WHAT YOU WILL DO: Output every line of the listing below, copied word for word and in the same order.

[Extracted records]
● ● ● ●
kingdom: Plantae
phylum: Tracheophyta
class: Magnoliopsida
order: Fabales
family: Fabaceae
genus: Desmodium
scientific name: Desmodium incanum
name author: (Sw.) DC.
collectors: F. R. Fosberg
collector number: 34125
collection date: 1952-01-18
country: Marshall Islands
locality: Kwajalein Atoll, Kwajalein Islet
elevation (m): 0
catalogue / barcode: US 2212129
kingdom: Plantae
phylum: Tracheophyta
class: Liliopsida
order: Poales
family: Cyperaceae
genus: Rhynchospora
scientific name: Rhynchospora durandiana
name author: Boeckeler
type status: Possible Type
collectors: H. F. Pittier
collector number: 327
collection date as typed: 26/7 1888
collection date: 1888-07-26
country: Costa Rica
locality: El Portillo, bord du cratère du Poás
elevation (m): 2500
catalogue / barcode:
● ● ● ●
EXPECTED OUTPUT:
kingdom: Plantae
phylum: Tracheophyta
class: Magnoliopsida
order: Fabales
family: Fabaceae
genus: Desmodium
scientific name: Desmodium incanum
name author: (Sw.) DC.
collectors: F. R. Fosberg
collector number: 34125
collection date: 1952-01-18
country: Marshall Islands
locality: Kwajalein Atoll, Kwajalein Islet
elevation (m): 0
catalogue / barcode: US 2212129
kingdom: Plantae
phylum: Tracheophyta
class: Liliopsida
order: Poales
family: Cyperaceae
genus: Rhynchospora
scientific name: Rhynchospora durandiana
name author: Boeckeler
type status: Possible Type
collectors: H. F. Pittier
collector number: 327
collection date as typed: 26/7 1888
collection date: 1888-07-26
country: Costa Rica
locality: El Portillo, bord du cratère du Poás
elevation (m): 2500
catalogue / barcode:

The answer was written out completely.